課題の指示 → ページ抜粋によると、ヘミングウェイの原稿が入った旅行かばんが消えたのはどこの駅ですか。

======== ページ抜粋

ジョー・ホールドマン『ヘミングウェイごっこ』(福武書店)訳者あとがき(1991年8月)


   訳者あとがき


大森 望  



 時は一九二二年十二月十四日。リヨン駅のプラットホームに停車中の夜行列車から、一個の旅行かばんが忽然と消失する。かばんの中身は若きアーネスト・ヘミングウェイの未発表原稿。未完の長編ひとつと二十編前後の短編と詩――ヘミングウェイがそれまでに書き貯めていた作品のほぼすべてが一夜にして失われ、以後、現在にいたるまで、この原稿の行方は杳として知れない。
 この消失事件から七十五年後。ボストン大学英文学部準教授でヘミングウェイ学者のジョン・ベアドは、野心家の妻と、若い詐欺師の口車にのせられて、消失原稿の贋作に着手する……。

================
======== 表示される行

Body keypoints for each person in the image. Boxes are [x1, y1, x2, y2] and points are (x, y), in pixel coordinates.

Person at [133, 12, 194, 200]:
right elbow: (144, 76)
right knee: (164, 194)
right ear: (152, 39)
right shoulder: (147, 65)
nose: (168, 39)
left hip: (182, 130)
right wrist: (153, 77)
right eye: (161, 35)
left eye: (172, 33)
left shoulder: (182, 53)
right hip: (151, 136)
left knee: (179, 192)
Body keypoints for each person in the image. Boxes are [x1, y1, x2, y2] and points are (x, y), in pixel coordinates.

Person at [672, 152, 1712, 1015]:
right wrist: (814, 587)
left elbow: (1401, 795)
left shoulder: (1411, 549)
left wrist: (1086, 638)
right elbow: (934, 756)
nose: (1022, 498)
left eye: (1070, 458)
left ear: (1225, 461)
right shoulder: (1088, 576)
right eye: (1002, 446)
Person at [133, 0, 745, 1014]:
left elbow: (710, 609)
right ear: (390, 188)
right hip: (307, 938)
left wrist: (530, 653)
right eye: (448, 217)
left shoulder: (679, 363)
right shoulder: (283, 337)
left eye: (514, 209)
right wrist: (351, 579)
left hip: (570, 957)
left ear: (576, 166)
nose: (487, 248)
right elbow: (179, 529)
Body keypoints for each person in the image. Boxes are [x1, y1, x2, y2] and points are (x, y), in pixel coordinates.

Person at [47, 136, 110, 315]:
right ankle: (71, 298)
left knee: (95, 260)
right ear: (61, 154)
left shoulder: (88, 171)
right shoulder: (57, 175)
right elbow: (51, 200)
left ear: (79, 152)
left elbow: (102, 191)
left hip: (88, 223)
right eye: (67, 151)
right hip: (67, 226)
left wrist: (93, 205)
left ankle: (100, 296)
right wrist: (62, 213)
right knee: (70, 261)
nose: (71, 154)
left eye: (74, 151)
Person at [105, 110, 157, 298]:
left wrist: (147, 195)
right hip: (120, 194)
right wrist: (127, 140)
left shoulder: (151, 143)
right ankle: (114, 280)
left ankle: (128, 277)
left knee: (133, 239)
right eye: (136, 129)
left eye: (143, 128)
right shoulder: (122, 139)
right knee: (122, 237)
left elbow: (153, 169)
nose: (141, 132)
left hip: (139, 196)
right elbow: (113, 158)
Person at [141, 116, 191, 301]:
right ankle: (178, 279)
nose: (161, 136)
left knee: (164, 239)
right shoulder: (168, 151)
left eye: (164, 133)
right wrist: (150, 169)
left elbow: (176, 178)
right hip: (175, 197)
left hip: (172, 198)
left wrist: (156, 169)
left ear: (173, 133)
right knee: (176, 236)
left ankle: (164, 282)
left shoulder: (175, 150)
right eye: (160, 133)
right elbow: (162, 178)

================

回答例 → リヨン駅です。プラットホームに停まっていた夜行列車から消えました。